**** RAW DATA

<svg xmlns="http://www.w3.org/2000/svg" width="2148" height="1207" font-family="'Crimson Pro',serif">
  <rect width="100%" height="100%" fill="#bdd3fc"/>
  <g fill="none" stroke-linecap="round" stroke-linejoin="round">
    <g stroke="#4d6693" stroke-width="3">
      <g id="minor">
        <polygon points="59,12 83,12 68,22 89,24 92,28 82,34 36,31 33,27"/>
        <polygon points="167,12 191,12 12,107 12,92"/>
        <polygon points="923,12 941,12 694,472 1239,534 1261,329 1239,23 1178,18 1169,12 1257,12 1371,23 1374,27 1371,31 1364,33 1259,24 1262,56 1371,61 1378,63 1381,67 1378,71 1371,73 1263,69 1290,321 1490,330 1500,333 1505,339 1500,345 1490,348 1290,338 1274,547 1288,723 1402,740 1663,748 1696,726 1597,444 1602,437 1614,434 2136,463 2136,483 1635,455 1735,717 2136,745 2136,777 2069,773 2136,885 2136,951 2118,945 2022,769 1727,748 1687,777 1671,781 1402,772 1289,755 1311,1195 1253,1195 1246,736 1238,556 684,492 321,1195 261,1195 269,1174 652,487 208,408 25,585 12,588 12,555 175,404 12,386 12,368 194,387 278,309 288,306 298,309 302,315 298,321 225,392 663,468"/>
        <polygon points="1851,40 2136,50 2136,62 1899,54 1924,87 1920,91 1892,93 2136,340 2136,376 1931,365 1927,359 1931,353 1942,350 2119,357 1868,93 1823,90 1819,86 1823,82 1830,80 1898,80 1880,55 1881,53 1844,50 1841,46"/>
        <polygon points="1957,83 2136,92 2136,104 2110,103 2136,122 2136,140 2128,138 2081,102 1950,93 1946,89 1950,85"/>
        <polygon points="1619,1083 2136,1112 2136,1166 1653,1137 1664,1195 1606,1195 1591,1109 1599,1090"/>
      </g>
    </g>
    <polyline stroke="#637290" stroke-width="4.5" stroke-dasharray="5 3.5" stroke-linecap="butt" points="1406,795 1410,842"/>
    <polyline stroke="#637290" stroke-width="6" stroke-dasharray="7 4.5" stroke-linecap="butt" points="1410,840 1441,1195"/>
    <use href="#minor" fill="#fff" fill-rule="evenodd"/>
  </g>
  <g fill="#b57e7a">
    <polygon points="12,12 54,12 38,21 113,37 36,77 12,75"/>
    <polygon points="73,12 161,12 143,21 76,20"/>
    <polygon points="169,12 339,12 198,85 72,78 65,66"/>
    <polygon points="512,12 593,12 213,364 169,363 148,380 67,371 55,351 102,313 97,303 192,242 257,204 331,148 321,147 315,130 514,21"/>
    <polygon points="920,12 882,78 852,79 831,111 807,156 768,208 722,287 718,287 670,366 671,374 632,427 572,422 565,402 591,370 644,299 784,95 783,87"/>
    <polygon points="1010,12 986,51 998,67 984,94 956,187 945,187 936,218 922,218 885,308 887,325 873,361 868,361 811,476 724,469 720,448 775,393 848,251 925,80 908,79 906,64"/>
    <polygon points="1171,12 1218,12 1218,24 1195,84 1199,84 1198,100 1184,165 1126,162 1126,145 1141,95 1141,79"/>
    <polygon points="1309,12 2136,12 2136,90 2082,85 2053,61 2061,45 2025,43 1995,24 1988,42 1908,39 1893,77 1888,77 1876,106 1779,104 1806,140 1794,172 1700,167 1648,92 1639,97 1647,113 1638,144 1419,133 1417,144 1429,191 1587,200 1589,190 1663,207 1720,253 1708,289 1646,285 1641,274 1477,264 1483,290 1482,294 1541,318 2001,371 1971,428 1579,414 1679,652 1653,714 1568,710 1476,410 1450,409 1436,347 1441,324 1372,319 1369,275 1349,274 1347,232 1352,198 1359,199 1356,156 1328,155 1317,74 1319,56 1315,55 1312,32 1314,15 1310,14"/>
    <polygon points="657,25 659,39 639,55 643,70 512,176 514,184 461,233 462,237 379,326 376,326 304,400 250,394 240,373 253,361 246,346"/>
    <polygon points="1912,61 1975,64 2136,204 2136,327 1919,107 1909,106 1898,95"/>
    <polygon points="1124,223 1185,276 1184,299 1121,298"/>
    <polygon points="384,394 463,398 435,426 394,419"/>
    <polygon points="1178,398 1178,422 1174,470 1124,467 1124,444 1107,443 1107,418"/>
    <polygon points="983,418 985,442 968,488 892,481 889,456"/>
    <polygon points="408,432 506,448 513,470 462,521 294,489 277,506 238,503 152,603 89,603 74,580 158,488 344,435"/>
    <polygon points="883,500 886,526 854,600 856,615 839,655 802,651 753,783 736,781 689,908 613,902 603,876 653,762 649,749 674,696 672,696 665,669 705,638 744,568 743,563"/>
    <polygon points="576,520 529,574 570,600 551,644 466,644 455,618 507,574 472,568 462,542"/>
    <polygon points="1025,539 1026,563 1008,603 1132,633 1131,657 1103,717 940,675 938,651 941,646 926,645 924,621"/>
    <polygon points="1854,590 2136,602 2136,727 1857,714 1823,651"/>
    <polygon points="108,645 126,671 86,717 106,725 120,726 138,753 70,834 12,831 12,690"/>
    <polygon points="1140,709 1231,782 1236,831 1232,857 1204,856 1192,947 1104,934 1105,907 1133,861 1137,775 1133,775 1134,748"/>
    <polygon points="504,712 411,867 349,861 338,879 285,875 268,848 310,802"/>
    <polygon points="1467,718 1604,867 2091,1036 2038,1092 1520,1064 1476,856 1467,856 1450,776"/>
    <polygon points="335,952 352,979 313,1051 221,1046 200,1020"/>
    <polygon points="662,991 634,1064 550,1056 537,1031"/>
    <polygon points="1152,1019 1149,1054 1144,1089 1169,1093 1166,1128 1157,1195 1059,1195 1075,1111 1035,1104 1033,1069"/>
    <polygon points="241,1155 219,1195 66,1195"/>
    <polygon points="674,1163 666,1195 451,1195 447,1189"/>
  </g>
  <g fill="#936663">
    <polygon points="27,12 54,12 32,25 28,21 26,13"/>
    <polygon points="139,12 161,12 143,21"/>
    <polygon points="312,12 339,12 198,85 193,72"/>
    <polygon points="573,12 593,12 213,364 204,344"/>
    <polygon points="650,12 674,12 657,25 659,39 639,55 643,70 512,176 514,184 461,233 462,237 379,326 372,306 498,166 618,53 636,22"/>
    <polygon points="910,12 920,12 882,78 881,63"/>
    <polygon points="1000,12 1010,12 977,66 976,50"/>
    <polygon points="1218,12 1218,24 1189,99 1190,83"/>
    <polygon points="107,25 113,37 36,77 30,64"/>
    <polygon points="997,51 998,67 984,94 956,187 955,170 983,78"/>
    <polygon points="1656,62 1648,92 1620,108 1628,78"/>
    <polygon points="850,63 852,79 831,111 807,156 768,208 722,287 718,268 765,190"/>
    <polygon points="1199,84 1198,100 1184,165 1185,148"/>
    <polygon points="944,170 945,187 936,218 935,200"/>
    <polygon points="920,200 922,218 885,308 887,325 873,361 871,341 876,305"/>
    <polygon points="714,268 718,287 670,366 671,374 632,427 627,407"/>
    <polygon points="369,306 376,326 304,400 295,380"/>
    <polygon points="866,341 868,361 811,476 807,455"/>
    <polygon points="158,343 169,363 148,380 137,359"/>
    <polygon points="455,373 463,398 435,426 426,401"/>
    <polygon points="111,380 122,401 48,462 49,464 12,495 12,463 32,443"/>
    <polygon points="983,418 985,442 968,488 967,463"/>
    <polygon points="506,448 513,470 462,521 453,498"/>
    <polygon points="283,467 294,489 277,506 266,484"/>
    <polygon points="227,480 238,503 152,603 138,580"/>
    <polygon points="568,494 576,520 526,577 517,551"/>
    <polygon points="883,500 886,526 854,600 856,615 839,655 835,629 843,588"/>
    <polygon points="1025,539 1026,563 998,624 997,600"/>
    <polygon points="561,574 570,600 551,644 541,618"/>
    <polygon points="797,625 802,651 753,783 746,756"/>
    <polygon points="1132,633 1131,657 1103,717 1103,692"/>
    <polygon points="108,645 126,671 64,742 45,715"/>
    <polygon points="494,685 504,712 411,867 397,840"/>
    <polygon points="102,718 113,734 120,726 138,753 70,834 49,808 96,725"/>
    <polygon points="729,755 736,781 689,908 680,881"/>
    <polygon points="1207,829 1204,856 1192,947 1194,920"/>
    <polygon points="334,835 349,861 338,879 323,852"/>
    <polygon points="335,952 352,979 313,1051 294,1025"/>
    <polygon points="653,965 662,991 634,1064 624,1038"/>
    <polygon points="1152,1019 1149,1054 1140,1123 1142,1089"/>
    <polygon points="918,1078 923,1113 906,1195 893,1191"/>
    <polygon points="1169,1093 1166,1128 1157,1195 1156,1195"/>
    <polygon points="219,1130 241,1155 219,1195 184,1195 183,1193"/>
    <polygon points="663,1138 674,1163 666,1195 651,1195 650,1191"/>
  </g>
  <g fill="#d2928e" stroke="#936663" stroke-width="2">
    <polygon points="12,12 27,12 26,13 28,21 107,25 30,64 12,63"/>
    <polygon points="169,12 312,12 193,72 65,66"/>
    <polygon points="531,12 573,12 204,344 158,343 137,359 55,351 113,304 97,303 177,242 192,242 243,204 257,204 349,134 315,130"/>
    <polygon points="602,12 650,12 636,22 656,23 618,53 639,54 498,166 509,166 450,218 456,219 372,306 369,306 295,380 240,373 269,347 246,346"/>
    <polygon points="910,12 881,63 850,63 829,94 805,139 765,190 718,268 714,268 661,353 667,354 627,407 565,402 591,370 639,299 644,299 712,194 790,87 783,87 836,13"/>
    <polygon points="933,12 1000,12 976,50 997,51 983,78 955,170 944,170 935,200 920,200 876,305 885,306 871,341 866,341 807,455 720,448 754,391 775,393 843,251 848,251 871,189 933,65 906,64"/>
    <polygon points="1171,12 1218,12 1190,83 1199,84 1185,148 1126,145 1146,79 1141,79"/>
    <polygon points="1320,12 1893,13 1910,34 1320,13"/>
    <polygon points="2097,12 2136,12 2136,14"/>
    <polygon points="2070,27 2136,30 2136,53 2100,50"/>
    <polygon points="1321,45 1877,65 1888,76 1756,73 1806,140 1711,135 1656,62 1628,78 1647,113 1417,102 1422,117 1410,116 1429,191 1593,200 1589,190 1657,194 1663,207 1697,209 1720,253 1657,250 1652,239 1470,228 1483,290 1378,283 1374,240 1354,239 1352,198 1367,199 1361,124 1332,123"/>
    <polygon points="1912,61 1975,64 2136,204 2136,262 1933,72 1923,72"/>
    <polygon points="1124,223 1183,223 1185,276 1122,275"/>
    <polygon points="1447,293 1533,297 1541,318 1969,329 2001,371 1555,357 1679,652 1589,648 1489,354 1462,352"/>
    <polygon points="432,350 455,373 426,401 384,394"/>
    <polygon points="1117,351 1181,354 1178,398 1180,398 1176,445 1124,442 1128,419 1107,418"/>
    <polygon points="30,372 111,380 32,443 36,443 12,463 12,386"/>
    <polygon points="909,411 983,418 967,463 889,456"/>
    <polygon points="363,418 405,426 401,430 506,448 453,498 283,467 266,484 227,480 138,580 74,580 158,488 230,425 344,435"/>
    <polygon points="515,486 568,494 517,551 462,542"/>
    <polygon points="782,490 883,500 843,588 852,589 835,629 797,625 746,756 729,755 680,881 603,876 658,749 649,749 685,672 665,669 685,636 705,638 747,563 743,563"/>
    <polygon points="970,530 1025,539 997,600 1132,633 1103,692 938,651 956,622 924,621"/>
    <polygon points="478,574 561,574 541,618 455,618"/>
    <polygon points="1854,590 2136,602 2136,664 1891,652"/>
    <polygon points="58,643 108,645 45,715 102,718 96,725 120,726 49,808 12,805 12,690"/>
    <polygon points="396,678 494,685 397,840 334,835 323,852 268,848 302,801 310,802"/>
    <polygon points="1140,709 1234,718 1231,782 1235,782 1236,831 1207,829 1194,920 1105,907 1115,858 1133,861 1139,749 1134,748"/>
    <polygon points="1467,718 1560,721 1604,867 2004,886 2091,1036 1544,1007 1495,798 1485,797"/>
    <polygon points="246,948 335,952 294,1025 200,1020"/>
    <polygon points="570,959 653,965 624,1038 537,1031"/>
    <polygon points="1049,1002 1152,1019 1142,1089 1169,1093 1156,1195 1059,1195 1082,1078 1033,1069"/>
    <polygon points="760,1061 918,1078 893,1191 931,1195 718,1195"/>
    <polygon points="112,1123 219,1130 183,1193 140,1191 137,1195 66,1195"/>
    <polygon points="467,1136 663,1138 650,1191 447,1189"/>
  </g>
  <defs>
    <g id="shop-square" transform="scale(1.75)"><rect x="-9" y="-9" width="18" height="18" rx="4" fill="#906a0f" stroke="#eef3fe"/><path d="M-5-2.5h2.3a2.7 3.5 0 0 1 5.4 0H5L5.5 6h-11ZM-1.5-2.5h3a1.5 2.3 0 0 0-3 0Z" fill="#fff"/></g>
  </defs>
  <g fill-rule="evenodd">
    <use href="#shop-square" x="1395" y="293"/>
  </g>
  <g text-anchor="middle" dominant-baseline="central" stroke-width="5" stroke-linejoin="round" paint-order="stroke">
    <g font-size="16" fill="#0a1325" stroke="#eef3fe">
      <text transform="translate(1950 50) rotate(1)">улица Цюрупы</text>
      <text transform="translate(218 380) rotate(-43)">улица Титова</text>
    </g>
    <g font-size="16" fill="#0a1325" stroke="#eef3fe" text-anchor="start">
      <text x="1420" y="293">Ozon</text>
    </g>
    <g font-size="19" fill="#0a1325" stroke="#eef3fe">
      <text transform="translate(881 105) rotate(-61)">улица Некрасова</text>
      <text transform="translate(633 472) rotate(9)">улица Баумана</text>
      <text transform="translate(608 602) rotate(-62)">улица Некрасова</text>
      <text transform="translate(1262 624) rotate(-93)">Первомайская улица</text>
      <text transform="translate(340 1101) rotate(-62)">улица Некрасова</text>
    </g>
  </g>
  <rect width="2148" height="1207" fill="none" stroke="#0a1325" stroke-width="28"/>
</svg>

********

### TASK ITEM:
Read through the entries and copy every line that includes "linejoin".

### TASK RESPONSE:
  <g fill="none" stroke-linecap="round" stroke-linejoin="round">
  <g text-anchor="middle" dominant-baseline="central" stroke-width="5" stroke-linejoin="round" paint-order="stroke">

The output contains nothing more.